We have a Slurm plug-in that (deliberately) detaches a job from the global mount name space in order to create private versions of /tmp and /var/tmp (i.e., bind mounted) for each job. This is done both so jobs cannot see other jobs' /tmp and /var/tmp, and also so that we avoid filling up (the global) /tmp and /var/tmp (since we allow more than one job per compute node, we cannot clean these directories after each job - we don't know which job created the files). However, for perf-report to work with this setup we need to set GDB's sysroot to /.

Profiling on an interactive compute node

To run interactive tests one needs to submit an interactive job to Slurm using srun (not using salloc), e.g.:

First obtain an interactive compute node (adjust "myaccount"), on Saga:

$ srun --nodes=1 --ntasks-per-node=4 --mem-per-cpu=1G --time=00:30:00 --qos=devel --account=myaccount --pty bash -i

or Fram:

$ srun --nodes=1 --ntasks-per-node=32 --time=00:30:00 --qos=devel --account=myaccount --pty bash -i

or Betzy:

$ srun --nodes=1 --ntasks-per-node=128 --time=00:30:00 --qos=devel --account=myaccount --pty bash -i

Once you get the interactive node, you can run the profile:

$ module load Arm-PerfReports/20.0.3
$ echo "set sysroot /" > gdbfile
$ export ALLINEA_DEBUGGER_USER_FILE=gdbfile
$ perf-report srun ./myexample.x

Use cases and pitfalls

We demonstrate some pitfalls of profiling, and show how one can use profiling to reason about the performance of real-world codes.

What if the job timed out?

The job has to finish within the allocated time for the report to be generated. So if the job times out, there is a risk that no report is generated.

If you run a job that always times out by design (in other words the job never terminates itself but is terminated by Slurm), there is a workaround if you are running the profile on Fram on no more than 64 cores:

As an example let us imagine we profile the following example:

# ...
#SBATCH --time=0-01:00:00
# ...

module load Arm-PerfReports/20.0.3

echo "set sysroot /" > gdbfile
export ALLINEA_DEBUGGER_USER_FILE=gdbfile

perf-report srun ./myexample.x  # <- we will need to change this

Let's imagine the above example code (./myexample.x) always times out, and we expect it to time out after 1 hour (see --time above).
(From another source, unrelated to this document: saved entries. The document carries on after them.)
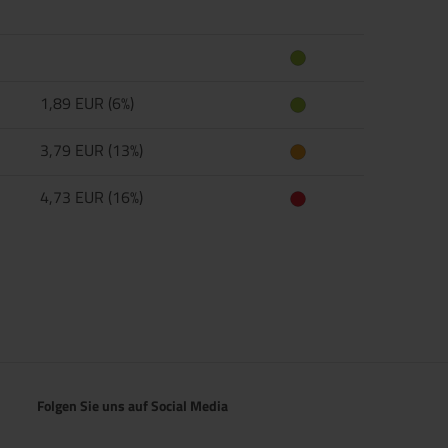
1,89 EUR (6%)
3,79 EUR (13%)
4,73 EUR (16%)
Folgen Sie uns auf Social Media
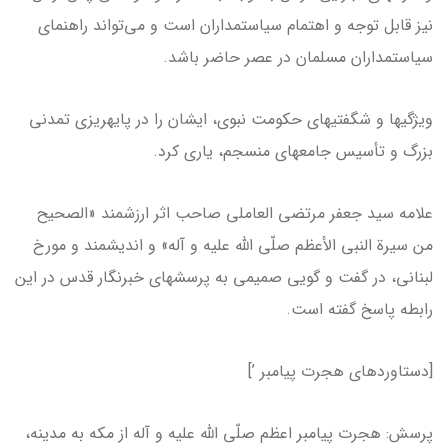
نیز قابل توجه و اهتمام سیاست­مداران است و می‌تواند راهنمای
سیاست­مداران مسلمان در عصر حاضر باشد.
ویژگی­ها و شگفتی­های حکومت نبوی، ایشان را در پایه­ریزی تمدنی
بزرگ و تأسیس جامعه­ای منسجم، یاری کرد.
علامه سید جعفر مرتضی العاملی صاحب اثر ارزشمند «الصحیح
من سیرة النبي الأعظم صلّی الله علیه و آله» و اندیشمند و مورخ
لبنانی، در گفت و گویی صمیمی به پرسش­های خبرنگار قدس در این
رابطه پاسخ گفته است.
[دستاوردهای هجرت پیامبر ’]
پرسش: هجرت پیامبر اعظم صلّی الله علیه و آله از مکه به مدینه،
In this case we get no report.

To get a report on Fram, we can do this instead:

# ...
#SBATCH --time=0-01:00:00
# ...

module load Arm-MAP/20.0.3  # <- we changed this line

echo "set sysroot /" > gdbfile
export ALLINEA_DEBUGGER_USER_FILE=gdbfile

# we changed this line and tell map to stop the code after 3500 seconds
map --profile --stop-after=3500 srun ./myexample.x

We told map to stop the code after 3500 seconds but to still have some time to generate a map file. This run will generate a file with a .map suffix. From this file we can generate the profile reports on the command line (no need to run this as a batch script):

$ module load Arm-PerfReports/20.0.3
$ perf-report prefix.map               # <- replace "prefix.map" to the actual map file

The latter command generates the .txt and .html reports.